The most successful companies in the world don’t get that way by being flighty. They do it by perfecting a system that works really well, and then duplicating that set of activities with great consistency to get the same results on a larger and larger scale. By strictly adhering to and continuing to refine these repeatable processes, they outpace the competition and come to dominate their industries.
The importance of repeatable processes in business can’t be overstated, as the concept applies in so many ways. It’s how Ford, the company that literally invented the modern assembly line, can churn out thousands of vehicles, each containing around 30,000 parts, in a single day. It’s how McDonald’s French fries taste exactly the same wherever you go. And it’s how, somewhere in the world, Wal-Mart opens a new store every other day. Even if you’re not a fan of these mega-brands, there’s no denying that they’re run like finely tuned, well-oiled machines.
That got us thinking. What if we don’t want to be machines? Can the benefits of repeatable processes apply to a company whose product can be (and must be) different every time? For any services-oriented firm such as a consultancy, advertising or design firm, the work they produce must be unique and customized to the particular needs of every customer. If a creative agency like Nextwave turned out the same cookie-cutter branding campaign for every company, we wouldn’t be around for long. But that doesn’t mean we can’t learn a few things from those masters of sameness.

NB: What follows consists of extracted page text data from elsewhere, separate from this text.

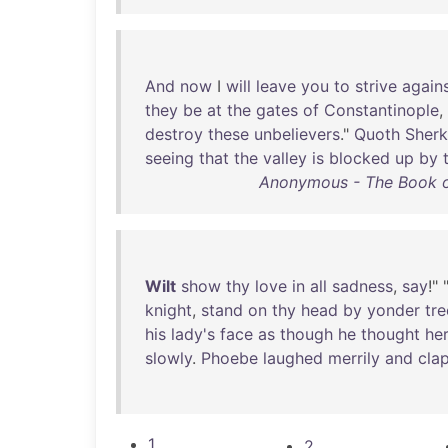
And
now
I
will
leave
you
to
strive
again
they
be
at
the
gates
of
Constantinople
,
destroy
these
unbelievers
."
Quoth
Sher
seeing
that
the
valley
is
blocked
up
by
Anonymous - The Book of
Wilt
show
thy
love
in
all
sadness
,
say
!" 
knight
,
stand
on
thy
head
by
yonder
tre
his
lady's
face
as
though
he
thought
he
slowly
.
Phoebe
laughed
merrily
and
cla
1
2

For companies like ours, the key is to identify and repeat the high-value activities that foster creativity and lead to inspired, one-of-a-kind results. We, like many other agencies, have a step-by-step process that we work through with every client, to ensure we understand their goals, consider their input, research their audience, and find ways to build meaningful connections through imagery and words. So while the artwork that results may appear random, we arrive at it in much the same way every time. That’s how we’ve managed to create successful marketing and communications work for dozens of very different clients for nearly two decades.
We’re a small firm, of course, but the idea applies on a larger scale as well. Take leading technology companies like Apple and Google. They redefine the world as we know it year after year, not by producing the exact same products but by pushing the limits of what’s possible, constantly introducing new devices and software. They have found a way to make innovation a repeatable process. And that is what’s kept them ahead of the competition.
So, is “repeatable creativity” a contradiction in terms? At Nextwave, we think not. With every new client, we may start the journey in the same way, but we never know exactly where it will end up. And that’s what makes it fun.